Nicola stared at it. A moss-colored hardcover, slipped from the shelf nearest the old clawfoot tub. She crossed the room without thinking, crouched, and picked it up.
Botanical Necromancy: The Folklore of Root and Rot.
Morgan had laughed when she found it in a secondhand stall, called it “witchy trash for academic minds.” But she’d kept it. Annotated it. Page corners dog-eared and stained with dirt and tea and was that blood?
Nicola opened to the first marked page.
“Certain plants will continue to grow in the presence of strong emotional resonance, especially in spaces touched by grief. The dead do not always leave.

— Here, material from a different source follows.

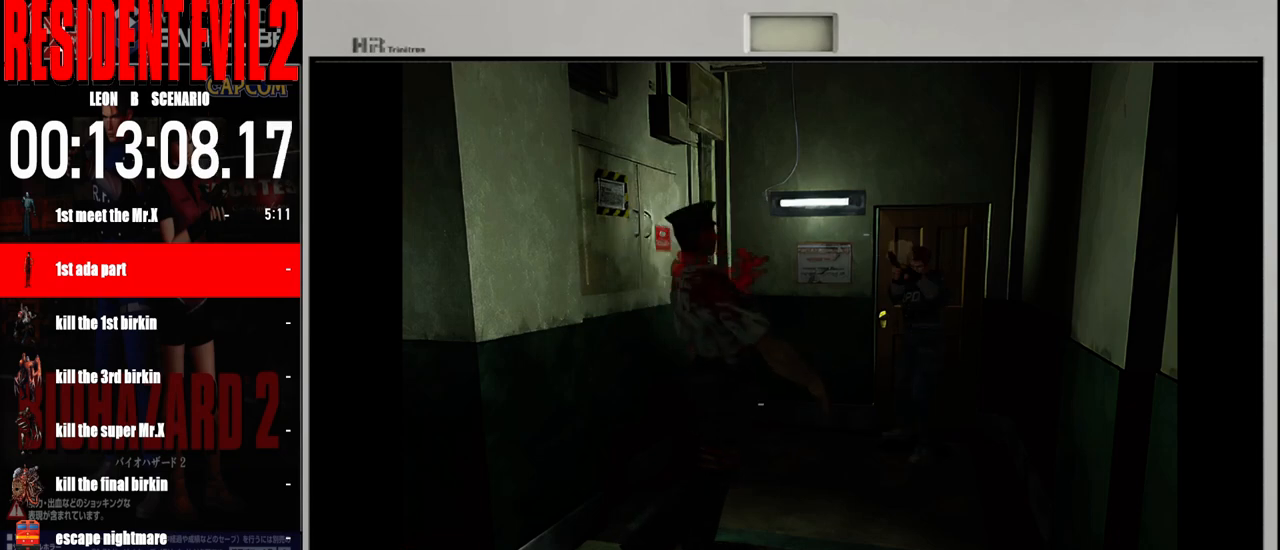
{"buttons": [], "left_stick": "center", "right_stick": "center", "events": [[17, "A", "down"], [100, "A", "up"], [183, "A", "down"], [267, "A", "up"], [350, "A", "down"], [450, "A", "up"]]}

In some homes, they choose to root.”
The scar on her skin burned hotter, steady as a heartbeat.
She stood slowly, book still in hand. For the first time in months, maybe longer, she spoke her wife’s name aloud.
“Morgan.”
No answer. But the air felt listened to. Like the room had leaned in.
Downstairs, the floodlight flickered again. The bayou whispered secrets she couldn’t quite hear.
Nicola slid the book into her pack. Slipped the knife into its place. The thief moon kept watching, wide-eyed and expectant.
By the time she slammed the warehouse door behind her, the ghost in her blood was humming like a live wire.
And the house, maybe even Morgan, was still awake.